Enterré durante mucho tiempo la memoria de aquellos años de tareas absurdas –copia cincuenta veces esta frase, cien veces, doscientas veces-; de deberes que eran trabajos forzados que consumían las tardes sin tiempo para jugar; de tediosos e infinitos ejercicios de memorización de listas y temas que no importaba si comprendía; de descansos entre dos clases ocupados con la resolución de una raíz cuadrada –prohibido hablar con la compañera de pupitre-; de tarimas como potros de tormento, donde la maestra me toma la lección y aguarda a que le dé una mínima excusa para humillarme ante mis compañeras; de las clases en las que se estudiaban las consecuencias negativas y también las positivas (sic) de la II Guerra Mundial; de los intentos de inculcarnos un miedo atroz a la vida y de matar cualquier manifestación de nuestra irreprimible vitalidad; de prohibiciones, en especial, la de preguntar por qué; de los miércoles con la frente manchada de ceniza y un sermón admonitorio y tremebundo sobre la muerte retumbando en la cabeza; de profecías apocalípticas, como las de aquel día de 1982 tras unas elecciones cuando se anunció la inminente y sacrílega persecución que comenzaría arrancando el crucifijo de encima de la pizarra; de las últimas horas del domingo en las que el sonido del carrusel deportivo que escuchaba mi padre en el transistor era el negro anuncio de una nueva semana que reconocía que comenzaba ya, en ese mismo instante, por el agujero que se abría en el estómago; del sentimiento perpetuo que la niña que fui tenía de pecado y culpa; de remordimientos porque nunca había estudiado lo suficiente; de maestras que no conocían otro método pedagógico que el castigo y que supieron convencerme de que siempre era merecedora de él, incluso cuando el castigo no llegaba; años de crueldad y violencia, de ininterrumpidas y sofisticadas torturas; de disciplina, que era el nombre que se le daba a la sumisión; de respeto, que era como llamaban a mi miedo; de los esfuerzos por hacer lo que se esperaba de mí, pero que nunca resultaban suficientes para lograr una palabra, no ya de celebración o enhorabuena, ni siquiera de aliento.

^^^^

Objetivo de la tarea. ¿Podrías retomar el relato sobre aquellos años de escuela y seguirlo a partir de su última frase?

^^^^

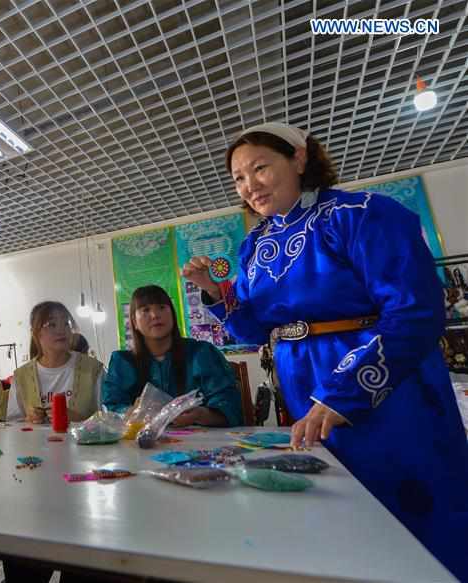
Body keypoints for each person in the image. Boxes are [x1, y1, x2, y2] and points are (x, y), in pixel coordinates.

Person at [181, 121, 468, 579]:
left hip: (387, 388)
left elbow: (414, 312)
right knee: (341, 512)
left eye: (260, 167)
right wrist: (213, 292)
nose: (249, 185)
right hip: (302, 389)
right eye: (238, 177)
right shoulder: (254, 246)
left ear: (298, 159)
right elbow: (257, 330)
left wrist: (344, 391)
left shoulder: (363, 214)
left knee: (412, 506)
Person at [101, 285, 243, 426]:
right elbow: (112, 408)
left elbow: (230, 405)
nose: (155, 315)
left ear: (173, 315)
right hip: (141, 445)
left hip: (200, 444)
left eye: (162, 307)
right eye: (146, 310)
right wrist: (131, 412)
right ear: (134, 322)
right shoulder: (122, 362)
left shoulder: (202, 353)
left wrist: (200, 414)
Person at [7, 301, 104, 423]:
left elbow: (109, 419)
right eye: (52, 324)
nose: (61, 330)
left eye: (66, 323)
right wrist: (28, 419)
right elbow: (10, 425)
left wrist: (80, 420)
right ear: (36, 333)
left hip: (82, 442)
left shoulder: (93, 370)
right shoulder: (21, 376)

^^^^

Respuesta al problema.
Durante mucho tiempo permanecieron en el olvido aquellos años de lectura de las páginas en papel biblia de los documentos del Concilio Vaticano II y de sometimiento a una educación cuyos criterios pedagógicos parecían dictados por el Concilio de Trento. Aquella memoria, que podría ocupar la vida profesional entera de un psicoanalista, terminó por regresar viva, tan dolorosamente viva que me impide bromear con los recuerdos escolares y perdonar a aquellas monjas y profesoras, sádicas y satánicas, que nos odiaban y a las que todavía guardo un profundo y violento rencor.

Mondadori acaba de publicar el libro Mal de escuela. En él Daniel Pennac habla del mal estudiante que fue y de los malos estudiantes que son, esos que representan un reto para el profesor y que justifican plenamente su dedicación. La pedagogía ha dado prestigio y atención al mal estudiante; ha dejado desamparado al buen estudiante. Él no plantea problemas: es disciplinado en las clases y sus calificaciones hablan de la excelencia de su rendimiento académico. No parece haber motivo de preocupación. ¿Quién sospecha que el buen alumno puede sentirse desatendido, excluido por la escuela? ¿Quién imagina que el buen estudiante puede padecer una crónica insatisfacción, sufrir la vacuidad de sus tareas, el desaliento de una búsqueda de no sabe qué o el cansancio de mendigar respuestas a preguntas que no le permiten formular? ¿Quién entiende que para ese alumno el estudio es sólo un refugio que no lo refugia de nada? ¿Quién es capaz de detectar la tristeza de ese estudiante inadaptado cuyas calificaciones dicen que está perfectamente adaptado?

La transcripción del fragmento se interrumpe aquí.